José Mourinho quiere delanteros y el primer elegido es Diego Costa. El rojiblanco ya ha dado el ok y el Chelsea acepta pagar la cláusula de rescisión del internacional español y que tras el acuerdo alcanzado con los dirigentes del Atlético asciende a 60 millones de euros. Y es que el aumento de su precio de salida va a ser el último servicio que preste el delantero al club del Manzanares. En menos de año, el precio de su libertad ha aumentado de los 25 millones de euros a los 60, pasando por los 38 del pasado mes de octubre. Eso sí, el punta quiere despedirse antes con la conquista de algún título. 

El entrenador portugués lo ha dicho públicamente. No lo ha ocultado. Cuenta con Lukaku, cedido al Everton, Schurrle y duda qué hacer con Fernando Torres. Eto'o y Demba Ba se marcharán al término de la presente temporada. Tal y como hemos ido informando, su primer objetivo fue el fichaje de Radamel Falcao, pero la lesión de rodilla sufrida en el mes de enero, frenó incluso el deseo de incorporarle en el mercado de invierno.

Diego Costa, tras el infortunio del colombiano, pasó a ser la prioridad, tanto como para que el Chelsea y el jugador ya hayan llegado a un acuerdo por el cual el hispano-brasileño militará en el equipo londinense a partir del próximo 30 de junio. El Atlético ha sido en esta historia un objeto pasivo, ya que el club inglés da el ok al pago de la cláusula. Mourinho lo considera prioritario y Abramovich ha dado el sí a afrontar el que sería fichaje más caro del club inglés.

Mourinho ha querido moverse con rapidez. Sabe del interés de varios equipos en el delantero. El primero, el Real Madrid. En las múltiples conversaciones que el extécnico del equipo blanco y Florentino Pérez mantuvieron en los tres años de estancia del portugués en el Santiago Bernabéu, el nombre de Diego Costa salió a relucir en muchas ocasiones. Se hablaba de Radamel Falcao, pero el favorito del presidente era el hispano-brasileño. Incluso, llegó a pensar en pagar la cláusula, pero el desgaste de llevarse a un jugador del Atlético terminó con la posibilidad. 
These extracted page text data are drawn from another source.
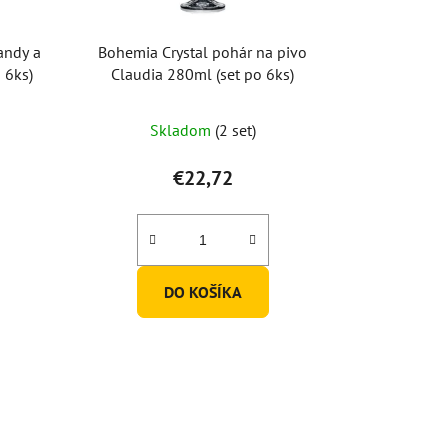
andy a
Bohemia Crystal pohár na pivo
 6ks)
Claudia 280ml (set po 6ks)
Skladom
(2 set)
€22,72
DO KOŠÍKA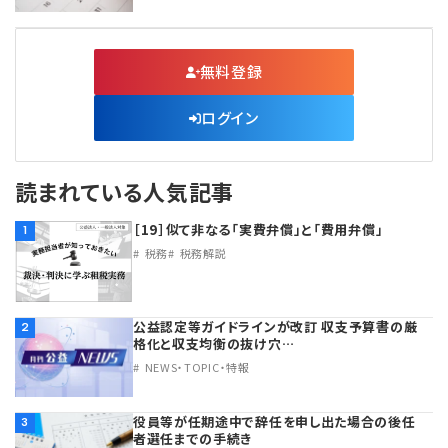
無料登録
ログイン
読まれている人気記事
［19］似て非なる「実費弁償」と「費用弁償」
1
税務
税務解説
公益認定等ガイドラインが改訂 収支予算書の厳
2
格化と収支均衡の抜け穴…
NEWS・TOPIC・特報
役員等が任期途中で辞任を申し出た場合の後任
3
者選任までの手続き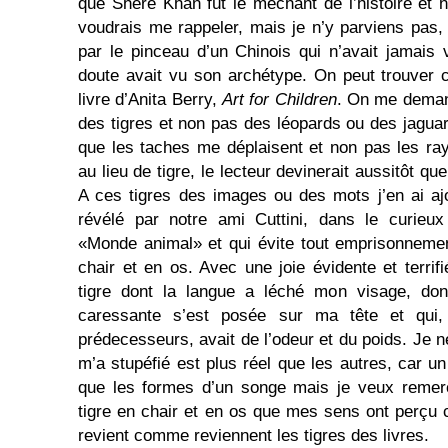
que Shere Khan fût le méchant de l’histoire et 
voudrais me rappeler, mais je n’y parviens pas,
par le pinceau d’un Chinois qui n’avait jamais
doute avait vu son archétype. On peut trouver c
livre d’Anita Berry,
Art for Children
. On me demand
des tigres et non pas des léopards ou des jagua
que les taches me déplaisent et non pas les ray
au lieu de tigre, le lecteur devinerait aussitôt que
A ces tigres des images ou des mots j’en ai aj
révélé par notre ami Cuttini, dans le curieux
«Monde animal» et qui évite tout emprisonnemen
chair et en os. Avec une joie évidente et terrifi
tigre dont la langue a léché mon visage, dont 
caressante s’est posée sur ma tête et qui,
prédecesseurs, avait de l’odeur et du poids. Je ne
m’a stupéfié est plus réel que les autres, car u
que les formes d’un songe mais je veux remerc
tigre en chair et en os que mes sens ont perçu c
revient comme reviennent les tigres des livres.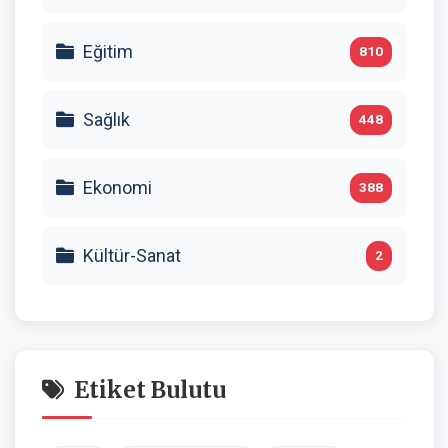
Eğitim
810
Sağlık
448
Ekonomi
388
Kültür-Sanat
2
Etiket Bulutu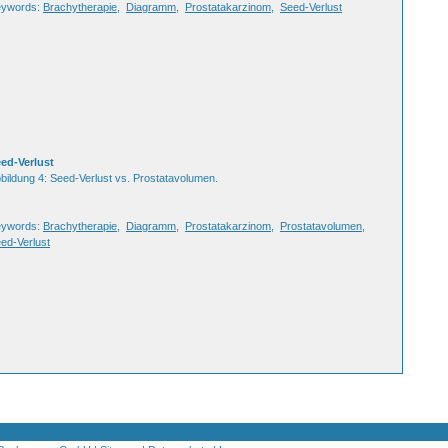
eywords:
Brachytherapie
,
Diagramm
,
Prostatakarzinom
,
Seed-Verlust
ed-Verlust
bildung 4: Seed-Verlust vs. Prostatavolumen.
eywords:
Brachytherapie
,
Diagramm
,
Prostatakarzinom
,
Prostatavolumen
,
ed-Verlust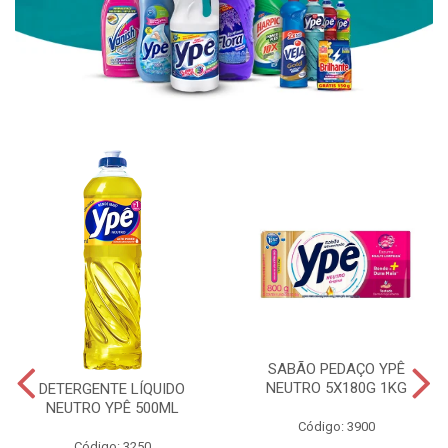
SABÃO PEDAÇO YPÊ
NEUTRO 5X180G 1KG
DETERGENTE LÍQUIDO
NEUTRO YPÊ 500ML
Código: 3900
Código: 3250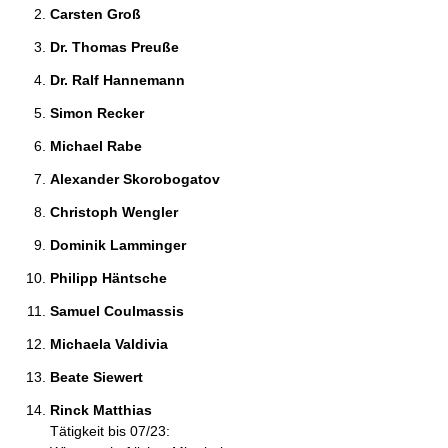
Carsten Groß 
Dr. Thomas Preuße 
Dr. Ralf Hannemann 
Simon Recker 
Michael Rabe 
Alexander Skorobogatov 
Christoph Wengler 
Dominik Lamminger 
Philipp Häntsche 
Samuel Coulmassis 
Michaela Valdivia 
Beate Siewert 
Rinck Matthias 
Tätigkeit bis 07/23:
En los últimos días por el Bernabéu se llegó a pensar en la posibilidad de encarar el fichaje, pero tiraron la toalla. Días después se enteraron del compromiso existente entre el jugador y el Chelsea y que ahora debe ser refrendado, bien con el pago del cláusula o con un acuerdo con el Atlético.

Ahora hay un nuevo factor que se suma a esta operación abierta entre los dos clubes, que no es otro que la decisión de UEFA de dejar sin validez la cláusula del miedo que impuso el Chelsea en la cesión de Courtois. El gesto no ha gustado por Stamford Brigde, pero por el Calderón tampoco ha sido plato de buen gusto que Mendes haya negociado con el Chelsea sin contar con la opinión de los dirigentes rojiblancos. Tensión en una relación que era fluida hasta hace pocos días.